Ricercatrice instancabile, donna innamorata di scienza e conoscenza da coltivare e far coltivare, scrittrice brillante. Presidente dell’associazione italiana sclerosi multipla, premio Nobel per i suoi studi neuroscientifici e senatrice a vita. E poi grande amica dei giovani e dell’universo femminile, promotrice di solidarietà a tutte le latitudini, persino paroliera di un brano dei Jalisse che parlava di speranza nel futuro.
Definire in una sola parola Rita Levi Montalcini è impossibile. E allora, mettendone insieme tutti i tasselli, si può dire che fu una donna che amò il genere umano e il mondo dando un fondamentale contributo alla loro comprensione. Chi meglio della sua figura poteva simboleggiare la giornata dedicata alla donna? A porre la sua figura in primo piano hanno provveduto l’altra sera l’Università della Terza età cittadina presieduta da Andrea Cicognani e assessorato alla cultura di Anna Pagani con una serata dal titolo “Non sarà un gene che ci dividerà”.
Già, perché l’assunto di questa donna, tra le prime a dedicarsi a medicina e ricerca in un’epoca in cui volgevano al maschile, era che noi uomini non fossimo solo i nostri geni ma fossimo figli anche dell’ambiente in cui cresciamo.
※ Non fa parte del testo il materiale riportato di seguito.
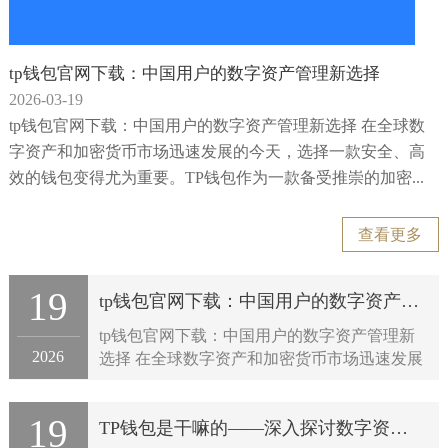
tp钱包官网下载：中国用户的数字资产管理新选择
2026-03-19
tp钱包官网下载：中国用户的数字资产管理新选择 在全球数
字资产和加密货币市场迅速发展的今天，选择一款安全、高
效的钱包变得尤为重要。TP钱包作为一款备受推崇的加密...
查看更多
19
tp钱包官网下载：中国用户的数字资产管理新选择
tp钱包官网下载：中国用户的数字资产管理新
2026
选择 在全球数字资产和加密货币市场迅速发展
的今天，选择一款安全、高效的钱包变得尤为
重要。TP钱包作为一款备受推崇的加密...
19
TP钱包是干嘛的——深入探讨数字资产管理新利器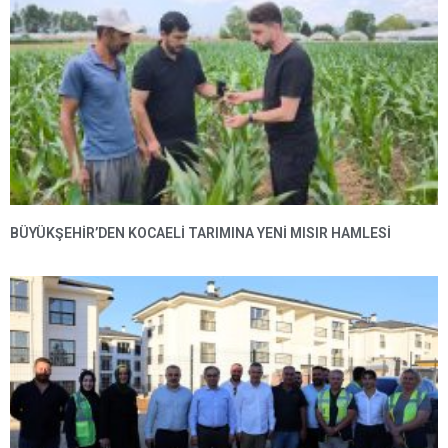
BÜYÜKŞEHIR’DEN KOCAELI TARIMINA YENI MISIR HAMLESI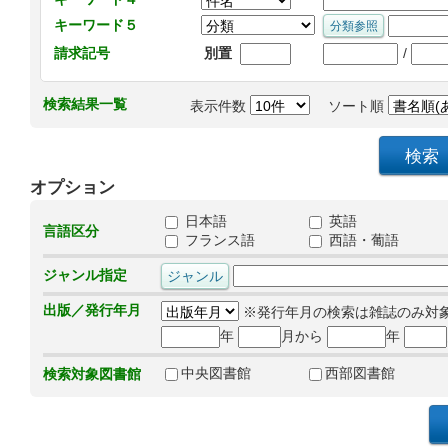
キーワード５
/
請求記号
別置
検索結果一覧
表示件数
ソート順
オプション
日本語
英語
言語区分
フランス語
西語・葡語
ジャンル指定
出版／発行年月
※発行年月の検索は雑誌のみ対
年
月から
年
中央図書館
西部図書館
検索対象図書館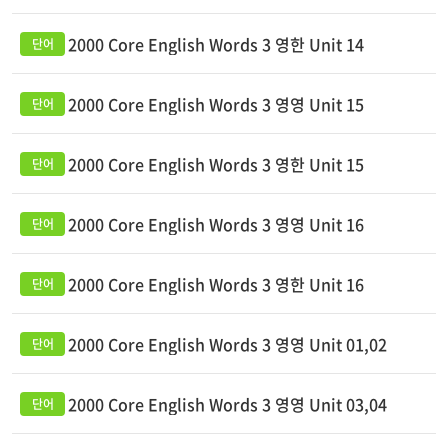
2000 Core English Words 3 영한 Unit 14
2000 Core English Words 3 영영 Unit 15
2000 Core English Words 3 영한 Unit 15
2000 Core English Words 3 영영 Unit 16
2000 Core English Words 3 영한 Unit 16
2000 Core English Words 3 영영 Unit 01,02
2000 Core English Words 3 영영 Unit 03,04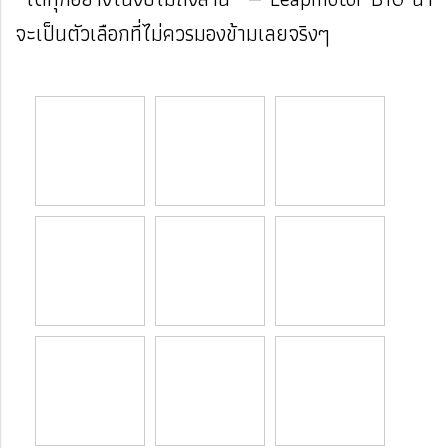
จะเป็นตัวเลือกที่ไม่ควรมองข้ามเลยจริงๆ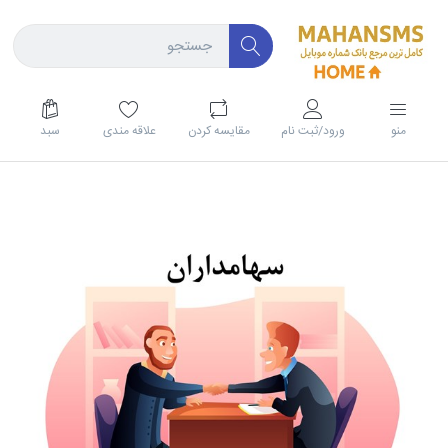
منو
ورود/ثبت نام
مقايسه كردن
علاقه مندی
سبد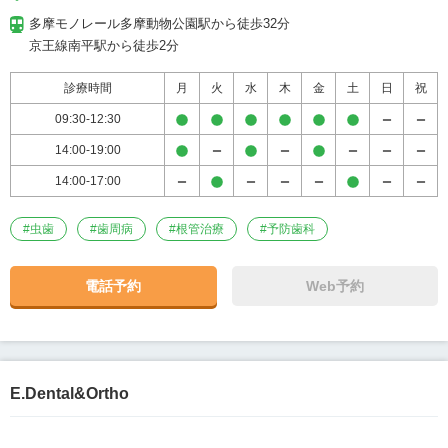
多摩モノレール多摩動物公園駅から徒歩32分

京王線南平駅から徒歩2分
診療時間
月
火
水
木
金
土
日
祝
09:30-12:30
14:00-19:00
14:00-17:00
#
虫歯
#
歯周病
#
根管治療
#
予防歯科
電話予約
Web予約
E.Dental&Ortho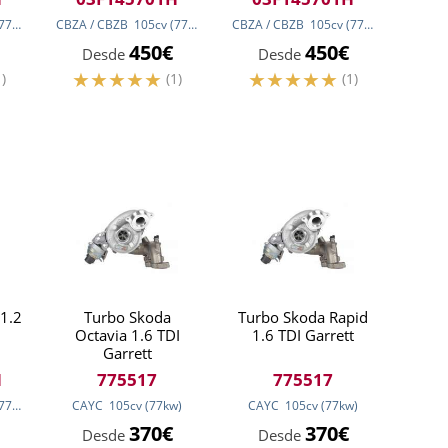
77
kw
)
CBZA / CBZB
105
cv
(77
kw
)
CBZA / CBZB
105
cv
(77
kw
)
450€
450€
Desde
Desde
1)
(1)
(1)
 1.2
Turbo Skoda
Turbo Skoda Rapid
Octavia 1.6 TDI
1.6 TDI Garrett
Garrett
H
775517
775517
77
kw
)
CAYC
105
cv
(77
kw
)
CAYC
105
cv
(77
kw
)
370€
370€
Desde
Desde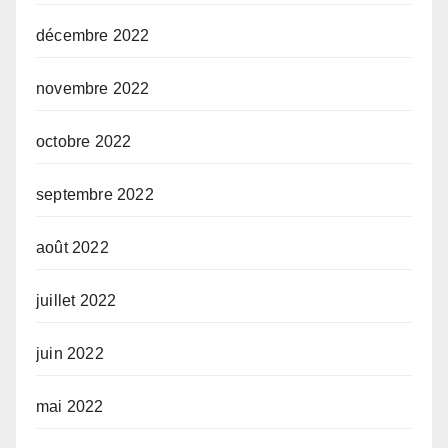
décembre 2022
novembre 2022
octobre 2022
septembre 2022
août 2022
juillet 2022
juin 2022
mai 2022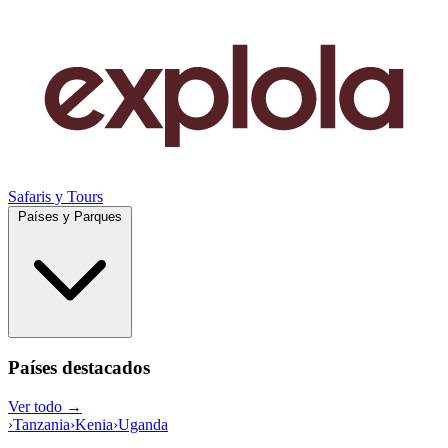
Safaris y Tours
Países y Parques
Países destacados
Ver todo →
›
Tanzania
›
Kenia
›
Uganda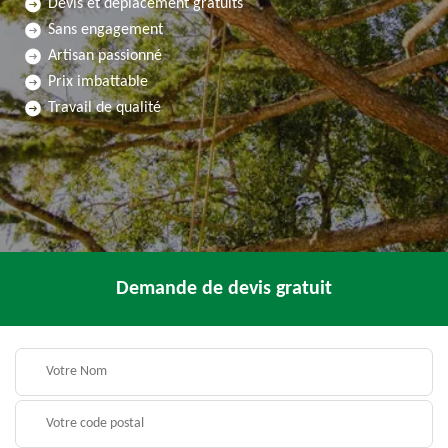
Devis et déplacement gratuits
Sans engagement
Artisan passionné
Prix imbattable
Travail de qualité
Demande de devis gratuit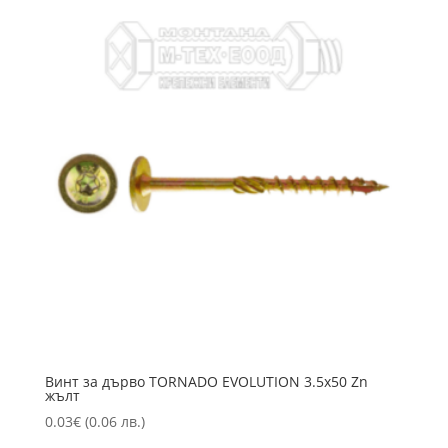
Винт за дърво TORNADO EVOLUTION 3.5х50 Zn
жълт
0.03
€
(0.06 лв.)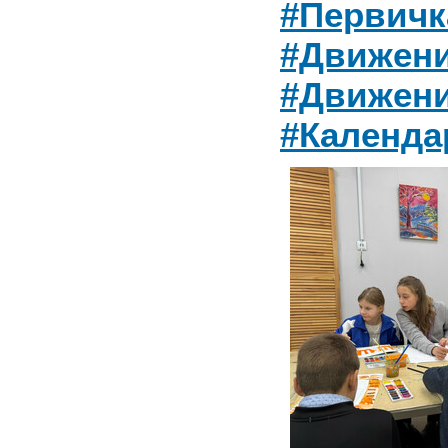
#Первич
#Движен
#Движен
#Календ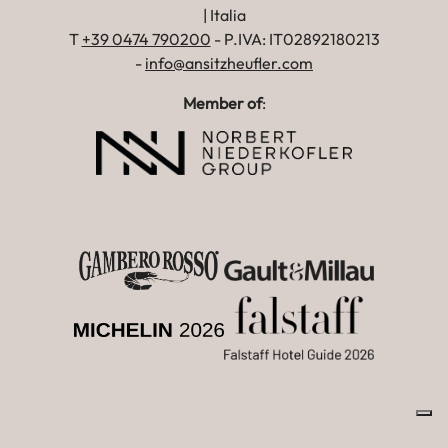
| Italia
T
+39 0474 790200
- P.IVA: IT02892180213
-
info@ansitzheufler.com
Member of
:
A condurre in questo viaggio nella vita e nell’attività della ricercatrice sono stati lo studioso e teologo Daniele Mantegazza, ex assessore alla cultura a Gorla Minore, la studiosa di neurologia Cecilia Perin e, con letture di brani, Flora Foglia.
Tanti i momenti percorsi da cima a fondo: dalla gioventù a Torino fino al legame tormentato con il padre e al rapporto con la sorella Paola, fino alla partenza per gli Stati Uniti con Renato Dulbecco per continuare le ricerche neuroscientifiche. «Se non sappiamo come funziona il nostro cervello non sappiamo neppure come utilizzarlo» amava dire.
E resta uno dei suoi manifesti più belli unitamente alla promozione della dignità di giovani e donne, specialmente quelle dell’Africa, per cui si impegnò senza risparmio.